Bagno Vignoni, dove le terme si fanno territorio

Il piccolo borgo di Bagno Vignoni non ha le terme, è tutto terme.
Gli alberghi che lo animano sono solo l’esito moderno di un dono antico.
L’acqua che sgorga copiosa nel borgo, infatti, è benefica, curativa, risolutiva; per questo fin dal Medioevo fu luogo terapeutico e quindi turistico.
Persino Caterina da Siena si bagnò in queste acque, su imposizione della madre che sperava di fiaccare i rigori morali della fanciulla con il lusso e le blandizie di un luogo di incanto.
Ed infatti c’è da restare meravigliati raggiungendo Bagno Vignoni, che all’esterno non differisce in nulla da altri curatissimi paesi toscani.

Bagno Vignoni: Piazza delle Sorgenti vista dal loggiato di Santa Caterina

Un borgo con anima liquida

Eleganti cipressi accolgono il viandante come fronduti maggiordomi.
Edifici monocromatici, di sinuosa eleganza, fanno da guscio al paese.
Poi si entra e si rimane soggiogati dall’anima liquida del luogo.
La piazza, infatti, è una vasca termale, con tanto di polle e di vapori.
Immergersi lì non è possibile, ma basta spostarsi di poco, superando i vezzosi negozi per turisti che costituiscono un’attrazione nell’attrazione, e avventurarsi in ripida discesa.
Si troveranno rigagnoli di acque salubri che si intrecciano fra loro e che, anticamente, erano il motore di antichi mulini ipogei che stanno tornando visitabili.
Lì ci sono, ben nascoste da sguardi indiscreti, piccole vasche che potrebbero invogliare ad una sosta.
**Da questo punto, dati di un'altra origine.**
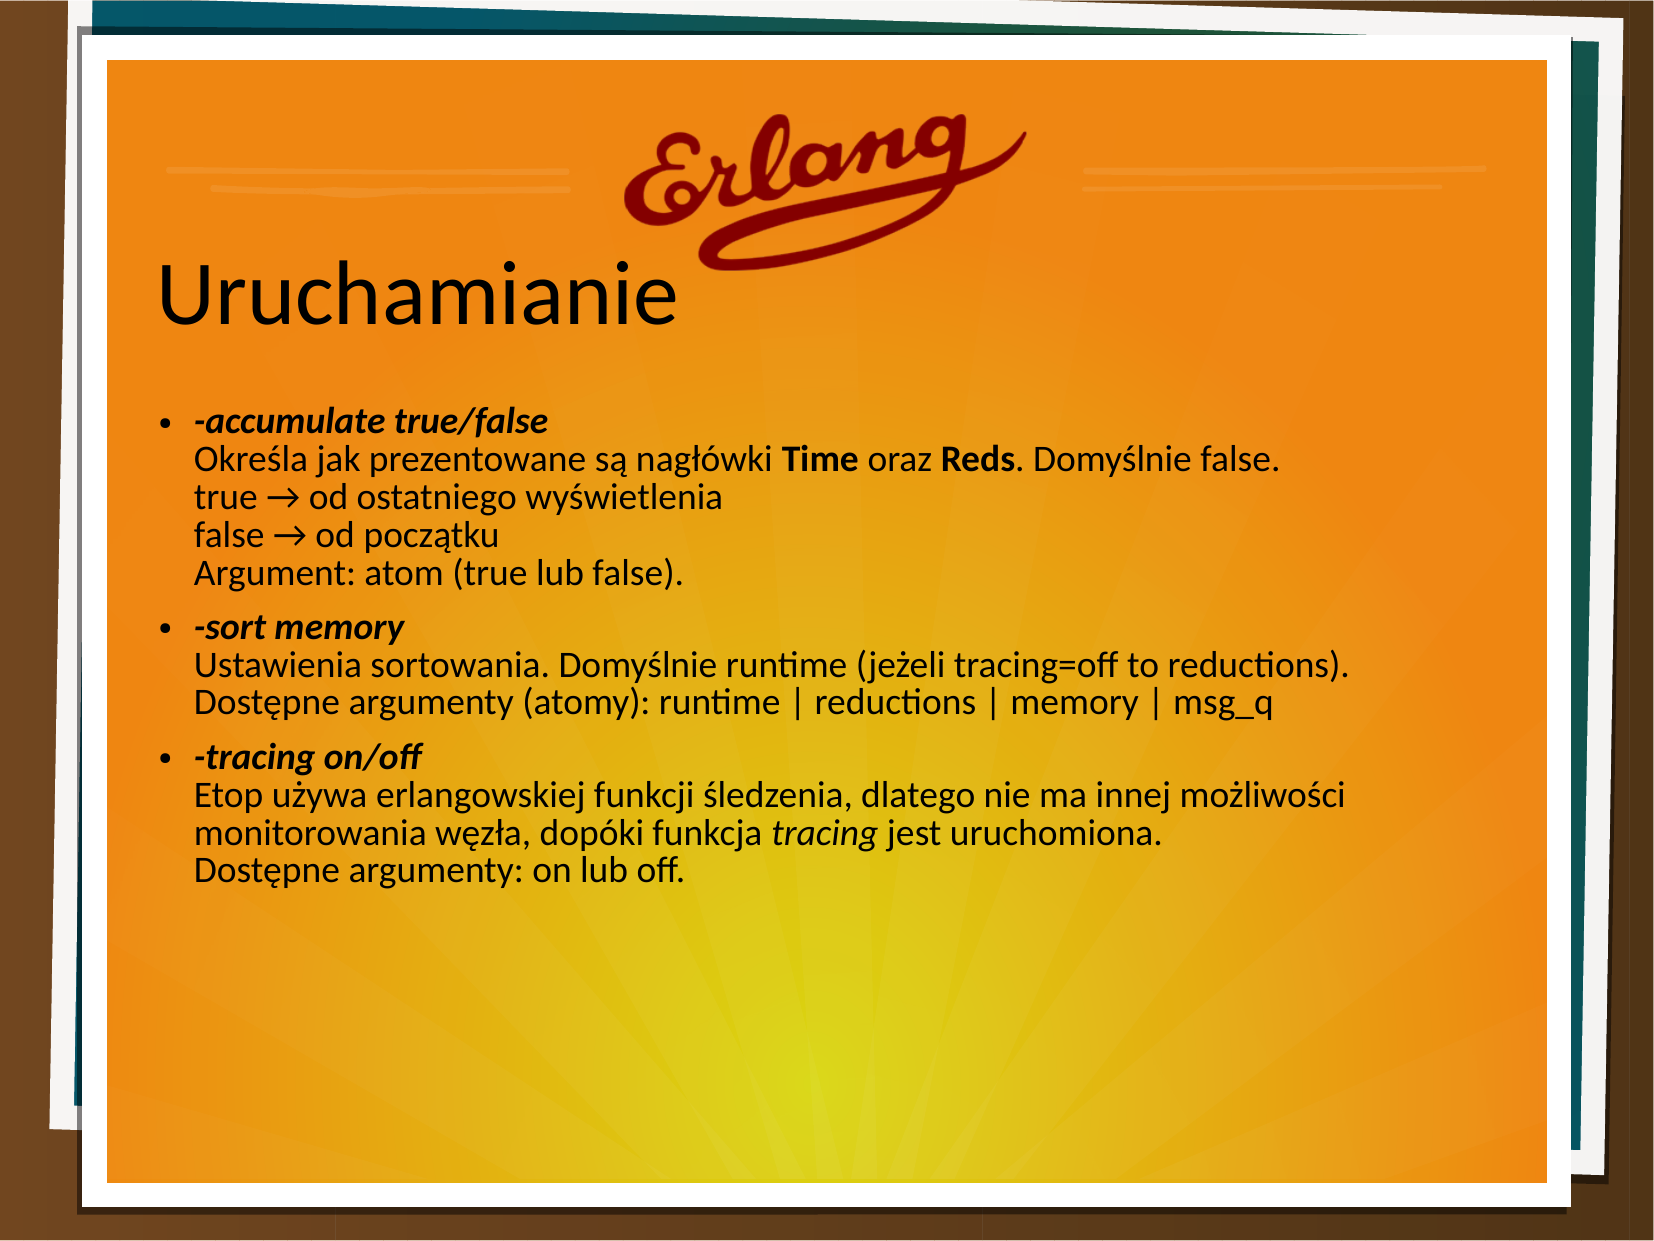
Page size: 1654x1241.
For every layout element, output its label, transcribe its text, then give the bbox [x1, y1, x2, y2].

picture [623, 113, 1028, 272]
text_box -accumulate true/false Określa jak prezentowane są nagłówki Time oraz Reds. Domyślnie false. true → od ostatniego wyświetlenia false → od początku Argument: atom (true lub false). -sort memory Ustawienia sortowania. Domyślnie runtime (jeżeli tracing=off to reductions). Dostępne argumenty (atomy): runtime | reductions | memory | msg_q -tracing on/off Etop używa erlangowskiej funkcji śledzenia, dlatego nie ma innej możliwości monitorowania węzła, dopóki funkcja tracing jest uruchomiona. Dostępne argumenty: on lub off. [106, 398, 1430, 1052]
text_box Uruchamianie [141, 248, 827, 378]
Mulini ipogei a Bagno Vignoni

Piazza delle Sorgenti a Bagno Vignoni

Non sono paragonabili alla Piazza delle Sorgenti, però, e quindi è giocoforza tornare indietro, riattraversare il Loggiato di Santa Caterina e fare il periplo della piazza almeno due volte, la prima per ammirare le acque, la seconda per apprezzare l’eleganza dei locali e dei negozi.
Bagno Vignoni è così: si visita in un lampo e poi torna alla memoria per tutta la vita.